### PAGE EXTRACT
::::::

Cellular homology

In mathematics, cellular homology in algebraic topology is a homology theory for the category of CW-complexes. It agrees with singular homology, and can provide an effective means of computing homology modules.

Definition

If ${\displaystyle X}$ is a CW-complex with n-skeleton ${\displaystyle X_{n}}$, the cellular-homology modules are defined as the homology groups H_i of the cellular chain complex

${\displaystyle \cdots \to {C_{n+1}}(X_{n+1},X_{n})\to {C_{n}}(X_{n},X_{n-1})\to {C_{n-1}}(X_{n-1},X_{n-2})\to \cdots ,}$

where ${\displaystyle X_{-1}}$ is taken to be the empty set.

::::::

### Data records
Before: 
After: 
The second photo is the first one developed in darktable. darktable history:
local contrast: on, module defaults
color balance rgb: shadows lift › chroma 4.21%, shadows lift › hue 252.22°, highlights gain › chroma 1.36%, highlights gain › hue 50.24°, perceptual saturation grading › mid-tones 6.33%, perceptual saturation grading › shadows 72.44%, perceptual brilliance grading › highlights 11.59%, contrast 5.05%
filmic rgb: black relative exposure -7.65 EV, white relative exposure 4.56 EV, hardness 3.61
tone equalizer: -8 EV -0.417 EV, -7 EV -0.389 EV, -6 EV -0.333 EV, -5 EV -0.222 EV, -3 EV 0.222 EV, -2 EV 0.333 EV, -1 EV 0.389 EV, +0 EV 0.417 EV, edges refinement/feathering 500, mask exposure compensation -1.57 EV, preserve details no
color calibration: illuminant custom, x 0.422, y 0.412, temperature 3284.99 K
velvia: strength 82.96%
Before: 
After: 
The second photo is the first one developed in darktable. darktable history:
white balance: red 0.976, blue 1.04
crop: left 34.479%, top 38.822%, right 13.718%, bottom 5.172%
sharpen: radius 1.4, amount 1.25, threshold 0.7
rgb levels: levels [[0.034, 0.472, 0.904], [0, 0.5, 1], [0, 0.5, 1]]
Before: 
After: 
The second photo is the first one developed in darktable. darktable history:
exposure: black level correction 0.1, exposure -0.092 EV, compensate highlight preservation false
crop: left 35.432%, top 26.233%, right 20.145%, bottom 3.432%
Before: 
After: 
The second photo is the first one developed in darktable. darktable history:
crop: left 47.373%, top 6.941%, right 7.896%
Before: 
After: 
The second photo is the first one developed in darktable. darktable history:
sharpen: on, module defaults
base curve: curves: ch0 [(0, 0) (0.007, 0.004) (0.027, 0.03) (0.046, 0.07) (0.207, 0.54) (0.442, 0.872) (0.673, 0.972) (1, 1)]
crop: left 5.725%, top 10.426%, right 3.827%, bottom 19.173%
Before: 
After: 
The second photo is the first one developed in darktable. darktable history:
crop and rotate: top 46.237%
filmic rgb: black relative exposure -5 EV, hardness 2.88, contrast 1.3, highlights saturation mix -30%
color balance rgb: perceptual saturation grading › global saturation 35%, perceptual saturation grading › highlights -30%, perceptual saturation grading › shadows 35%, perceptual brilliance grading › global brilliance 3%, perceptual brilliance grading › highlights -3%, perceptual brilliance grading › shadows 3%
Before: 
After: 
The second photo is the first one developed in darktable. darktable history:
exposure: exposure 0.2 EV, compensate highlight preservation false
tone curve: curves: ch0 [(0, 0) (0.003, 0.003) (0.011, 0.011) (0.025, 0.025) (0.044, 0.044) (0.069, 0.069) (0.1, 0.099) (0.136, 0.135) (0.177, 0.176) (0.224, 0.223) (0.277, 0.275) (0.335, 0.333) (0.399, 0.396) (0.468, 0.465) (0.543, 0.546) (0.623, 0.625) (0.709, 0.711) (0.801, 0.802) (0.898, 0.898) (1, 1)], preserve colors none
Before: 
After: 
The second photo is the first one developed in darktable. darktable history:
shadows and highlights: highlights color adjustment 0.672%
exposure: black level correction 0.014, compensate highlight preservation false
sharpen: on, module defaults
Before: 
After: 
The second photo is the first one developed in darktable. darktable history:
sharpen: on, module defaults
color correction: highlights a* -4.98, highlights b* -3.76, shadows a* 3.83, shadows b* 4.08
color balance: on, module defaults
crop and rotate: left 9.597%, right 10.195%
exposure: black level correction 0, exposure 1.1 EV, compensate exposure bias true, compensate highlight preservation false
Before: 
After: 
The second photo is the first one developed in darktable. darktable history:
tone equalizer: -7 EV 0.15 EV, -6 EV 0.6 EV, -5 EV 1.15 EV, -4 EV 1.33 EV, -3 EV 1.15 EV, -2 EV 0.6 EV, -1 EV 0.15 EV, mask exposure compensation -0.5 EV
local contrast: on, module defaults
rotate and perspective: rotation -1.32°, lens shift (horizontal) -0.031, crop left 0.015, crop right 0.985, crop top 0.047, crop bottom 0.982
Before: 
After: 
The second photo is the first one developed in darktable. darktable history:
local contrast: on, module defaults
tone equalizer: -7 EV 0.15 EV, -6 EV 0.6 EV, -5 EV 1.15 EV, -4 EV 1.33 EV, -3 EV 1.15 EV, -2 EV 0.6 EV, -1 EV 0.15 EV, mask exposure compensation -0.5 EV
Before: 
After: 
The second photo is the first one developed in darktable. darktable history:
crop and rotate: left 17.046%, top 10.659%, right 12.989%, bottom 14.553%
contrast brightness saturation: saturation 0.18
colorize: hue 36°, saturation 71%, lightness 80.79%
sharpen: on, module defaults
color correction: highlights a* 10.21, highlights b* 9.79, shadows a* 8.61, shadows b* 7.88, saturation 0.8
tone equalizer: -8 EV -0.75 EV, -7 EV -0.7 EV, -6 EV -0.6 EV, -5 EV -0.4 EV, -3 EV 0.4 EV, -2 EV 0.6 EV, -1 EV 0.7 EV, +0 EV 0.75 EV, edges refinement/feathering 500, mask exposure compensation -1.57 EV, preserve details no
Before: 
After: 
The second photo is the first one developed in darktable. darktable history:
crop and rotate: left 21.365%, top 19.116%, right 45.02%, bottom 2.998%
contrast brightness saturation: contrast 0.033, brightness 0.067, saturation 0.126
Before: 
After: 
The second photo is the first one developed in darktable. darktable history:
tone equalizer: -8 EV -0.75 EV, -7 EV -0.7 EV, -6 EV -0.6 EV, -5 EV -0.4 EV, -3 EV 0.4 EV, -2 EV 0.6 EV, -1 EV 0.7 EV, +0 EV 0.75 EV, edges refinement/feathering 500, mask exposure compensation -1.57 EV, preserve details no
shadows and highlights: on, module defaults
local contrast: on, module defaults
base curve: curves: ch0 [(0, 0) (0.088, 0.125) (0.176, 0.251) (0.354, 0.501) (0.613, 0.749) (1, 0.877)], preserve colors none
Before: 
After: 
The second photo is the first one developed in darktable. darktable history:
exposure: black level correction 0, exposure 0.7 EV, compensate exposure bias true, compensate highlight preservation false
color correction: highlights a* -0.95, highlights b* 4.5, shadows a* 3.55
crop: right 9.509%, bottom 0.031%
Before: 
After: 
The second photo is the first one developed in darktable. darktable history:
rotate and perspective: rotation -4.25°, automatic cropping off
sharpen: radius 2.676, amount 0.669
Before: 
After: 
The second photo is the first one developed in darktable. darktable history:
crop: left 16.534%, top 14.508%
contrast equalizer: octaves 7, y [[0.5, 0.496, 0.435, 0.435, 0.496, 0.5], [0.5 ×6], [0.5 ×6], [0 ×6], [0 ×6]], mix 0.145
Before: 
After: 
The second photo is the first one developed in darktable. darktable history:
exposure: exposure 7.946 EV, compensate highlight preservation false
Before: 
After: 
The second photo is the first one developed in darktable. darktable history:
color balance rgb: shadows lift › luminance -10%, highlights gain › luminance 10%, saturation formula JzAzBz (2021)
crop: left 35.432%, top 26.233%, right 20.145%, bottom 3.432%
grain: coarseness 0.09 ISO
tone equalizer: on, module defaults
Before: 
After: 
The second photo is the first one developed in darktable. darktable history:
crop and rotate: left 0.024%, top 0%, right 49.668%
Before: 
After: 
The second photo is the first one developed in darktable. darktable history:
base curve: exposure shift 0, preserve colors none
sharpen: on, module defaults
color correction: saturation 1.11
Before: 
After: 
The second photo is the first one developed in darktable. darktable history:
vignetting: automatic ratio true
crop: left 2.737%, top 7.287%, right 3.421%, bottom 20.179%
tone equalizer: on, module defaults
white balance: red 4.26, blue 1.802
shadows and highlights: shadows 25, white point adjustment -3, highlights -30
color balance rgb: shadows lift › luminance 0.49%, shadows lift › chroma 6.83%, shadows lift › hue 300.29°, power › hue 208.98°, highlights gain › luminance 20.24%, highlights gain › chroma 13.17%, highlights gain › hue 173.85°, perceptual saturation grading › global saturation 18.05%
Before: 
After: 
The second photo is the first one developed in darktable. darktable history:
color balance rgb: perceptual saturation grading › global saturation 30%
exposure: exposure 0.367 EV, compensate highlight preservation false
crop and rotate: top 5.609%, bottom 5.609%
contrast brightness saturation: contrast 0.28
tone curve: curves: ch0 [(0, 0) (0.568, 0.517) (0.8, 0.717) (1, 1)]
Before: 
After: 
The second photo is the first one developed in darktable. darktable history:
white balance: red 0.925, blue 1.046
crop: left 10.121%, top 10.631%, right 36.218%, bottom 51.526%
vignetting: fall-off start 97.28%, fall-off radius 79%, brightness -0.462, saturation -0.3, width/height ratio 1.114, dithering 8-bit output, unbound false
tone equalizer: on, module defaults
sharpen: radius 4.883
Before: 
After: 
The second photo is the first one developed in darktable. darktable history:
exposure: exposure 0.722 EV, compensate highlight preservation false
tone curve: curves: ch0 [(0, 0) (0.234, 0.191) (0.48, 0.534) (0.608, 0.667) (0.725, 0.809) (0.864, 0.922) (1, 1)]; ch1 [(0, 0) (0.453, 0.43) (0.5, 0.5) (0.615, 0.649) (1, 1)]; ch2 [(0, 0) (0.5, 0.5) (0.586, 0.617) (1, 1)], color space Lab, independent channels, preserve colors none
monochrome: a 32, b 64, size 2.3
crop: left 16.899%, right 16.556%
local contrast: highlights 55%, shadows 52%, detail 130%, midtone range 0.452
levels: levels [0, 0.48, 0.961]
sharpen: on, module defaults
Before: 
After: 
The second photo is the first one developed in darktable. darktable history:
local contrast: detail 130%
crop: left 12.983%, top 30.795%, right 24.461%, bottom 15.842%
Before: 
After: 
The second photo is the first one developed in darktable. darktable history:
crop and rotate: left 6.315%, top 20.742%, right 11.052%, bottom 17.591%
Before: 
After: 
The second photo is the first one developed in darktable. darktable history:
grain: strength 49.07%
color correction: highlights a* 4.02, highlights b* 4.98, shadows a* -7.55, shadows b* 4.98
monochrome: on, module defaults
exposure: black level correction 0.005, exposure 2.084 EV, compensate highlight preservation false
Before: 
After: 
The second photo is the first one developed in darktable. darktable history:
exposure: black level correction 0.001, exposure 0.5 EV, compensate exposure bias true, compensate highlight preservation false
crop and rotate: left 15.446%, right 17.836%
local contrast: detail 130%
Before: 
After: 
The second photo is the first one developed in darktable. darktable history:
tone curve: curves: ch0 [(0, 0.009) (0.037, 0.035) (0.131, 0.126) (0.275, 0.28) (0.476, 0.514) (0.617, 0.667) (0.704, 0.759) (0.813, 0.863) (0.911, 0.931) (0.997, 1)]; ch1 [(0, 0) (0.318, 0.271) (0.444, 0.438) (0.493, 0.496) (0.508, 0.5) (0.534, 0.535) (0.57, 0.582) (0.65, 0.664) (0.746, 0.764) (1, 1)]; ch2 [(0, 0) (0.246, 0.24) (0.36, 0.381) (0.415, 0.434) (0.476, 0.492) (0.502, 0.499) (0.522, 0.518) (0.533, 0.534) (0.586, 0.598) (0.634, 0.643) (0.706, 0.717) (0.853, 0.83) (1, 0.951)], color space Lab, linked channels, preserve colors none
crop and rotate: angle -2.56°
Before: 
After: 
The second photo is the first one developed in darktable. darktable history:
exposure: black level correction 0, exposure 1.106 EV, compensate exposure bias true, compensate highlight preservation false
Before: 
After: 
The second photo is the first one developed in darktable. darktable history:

::::::

### REQUIREMENTS
1 – Copy the cellular homology text in full, word for word.
2 – Repeat the lines of the records verbatim, from the first line of the records through the line that contains "rgb levels: levels", with both of those lines included.
The text and the records have no connection to each other.

### SOLUTIONS FOR EACH TASK
1 –
Cellular homology

In mathematics, cellular homology in algebraic topology is a homology theory for the category of CW-complexes. It agrees with singular homology, and can provide an effective means of computing homology modules.

Definition

If ${\displaystyle X}$ is a CW-complex with n-skeleton ${\displaystyle X_{n}}$, the cellular-homology modules are defined as the homology groups H_i of the cellular chain complex

${\displaystyle \cdots \to {C_{n+1}}(X_{n+1},X_{n})\to {C_{n}}(X_{n},X_{n-1})\to {C_{n-1}}(X_{n-1},X_{n-2})\to \cdots ,}$

where ${\displaystyle X_{-1}}$ is taken to be the empty set.

2 –
Before: 
After: 
The second photo is the first one developed in darktable. darktable history:
local contrast: on, module defaults
color balance rgb: shadows lift › chroma 4.21%, shadows lift › hue 252.22°, highlights gain › chroma 1.36%, highlights gain › hue 50.24°, perceptual saturation grading › mid-tones 6.33%, perceptual saturation grading › shadows 72.44%, perceptual brilliance grading › highlights 11.59%, contrast 5.05%
filmic rgb: black relative exposure -7.65 EV, white relative exposure 4.56 EV, hardness 3.61
tone equalizer: -8 EV -0.417 EV, -7 EV -0.389 EV, -6 EV -0.333 EV, -5 EV -0.222 EV, -3 EV 0.222 EV, -2 EV 0.333 EV, -1 EV 0.389 EV, +0 EV 0.417 EV, edges refinement/feathering 500, mask exposure compensation -1.57 EV, preserve details no
color calibration: illuminant custom, x 0.422, y 0.412, temperature 3284.99 K
velvia: strength 82.96%
Before: 
After: 
The second photo is the first one developed in darktable. darktable history:
white balance: red 0.976, blue 1.04
crop: left 34.479%, top 38.822%, right 13.718%, bottom 5.172%
sharpen: radius 1.4, amount 1.25, threshold 0.7
rgb levels: levels [[0.034, 0.472, 0.904], [0, 0.5, 1], [0, 0.5, 1]]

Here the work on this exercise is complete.